Work to be completed: Within the records, determine how many lines contain the word "LIMITED". Your reply must consist of that number only.

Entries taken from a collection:
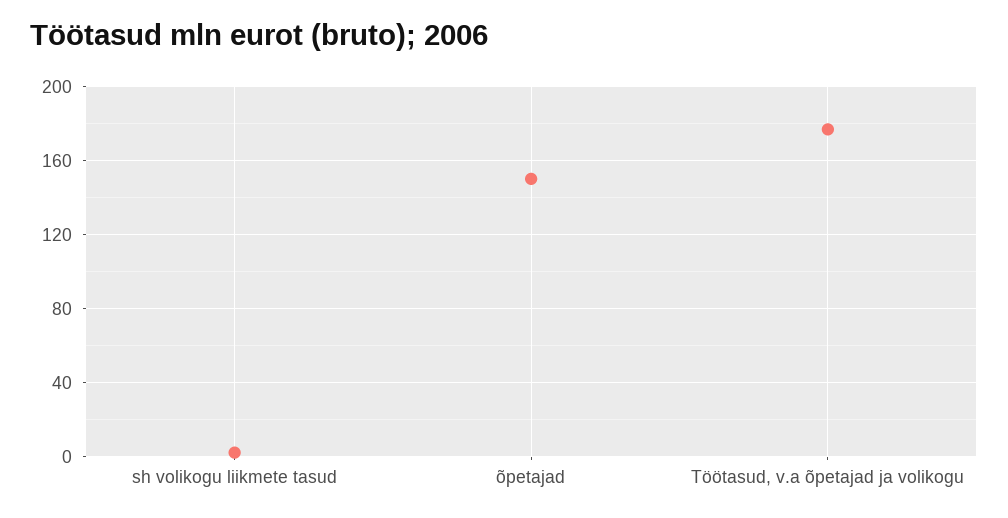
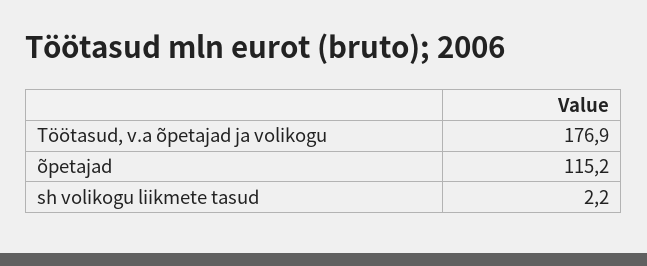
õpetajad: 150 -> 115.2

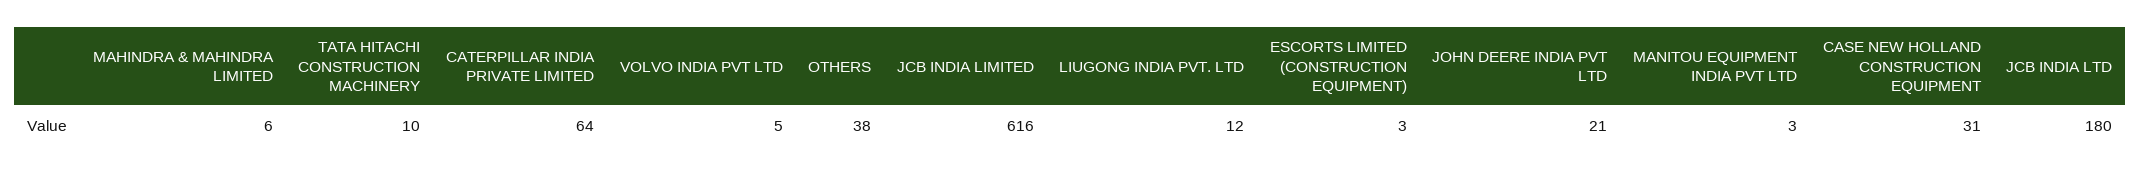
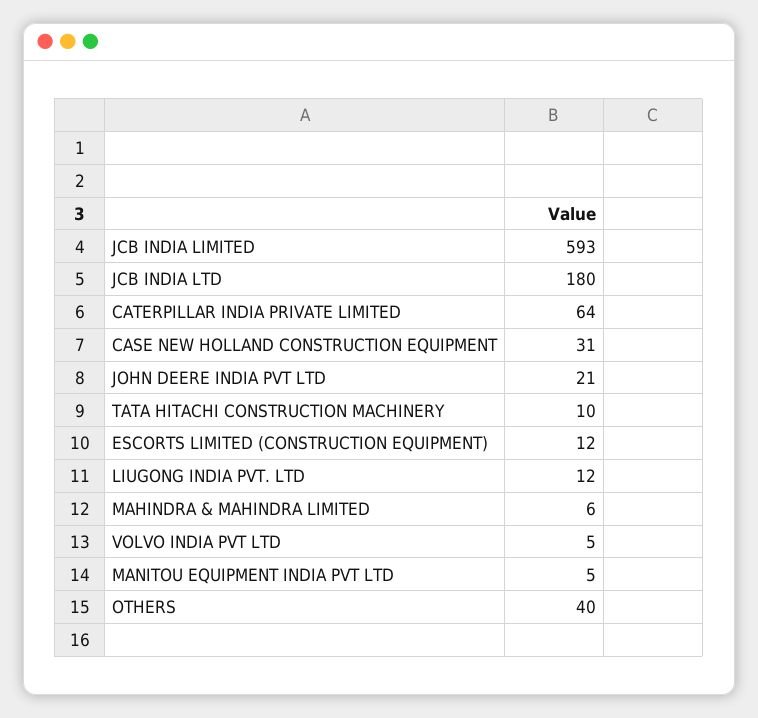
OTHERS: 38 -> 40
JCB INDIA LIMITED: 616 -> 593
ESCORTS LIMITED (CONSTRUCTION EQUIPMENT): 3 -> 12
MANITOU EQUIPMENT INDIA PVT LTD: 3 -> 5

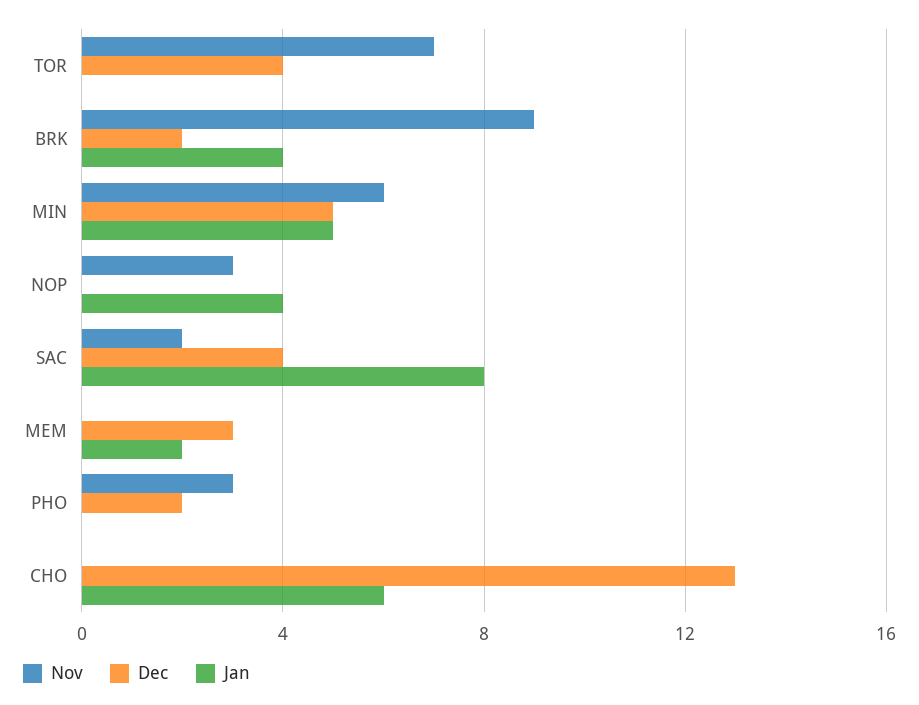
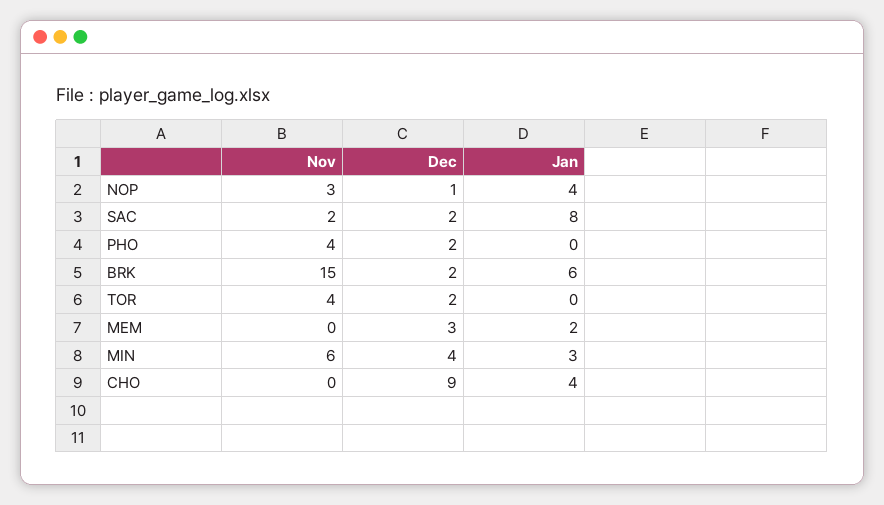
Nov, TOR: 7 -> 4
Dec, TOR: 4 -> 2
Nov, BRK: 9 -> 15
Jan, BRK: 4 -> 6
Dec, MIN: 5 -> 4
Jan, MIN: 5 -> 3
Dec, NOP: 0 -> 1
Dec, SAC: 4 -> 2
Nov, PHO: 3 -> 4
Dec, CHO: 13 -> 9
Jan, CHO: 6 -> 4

Written response: 2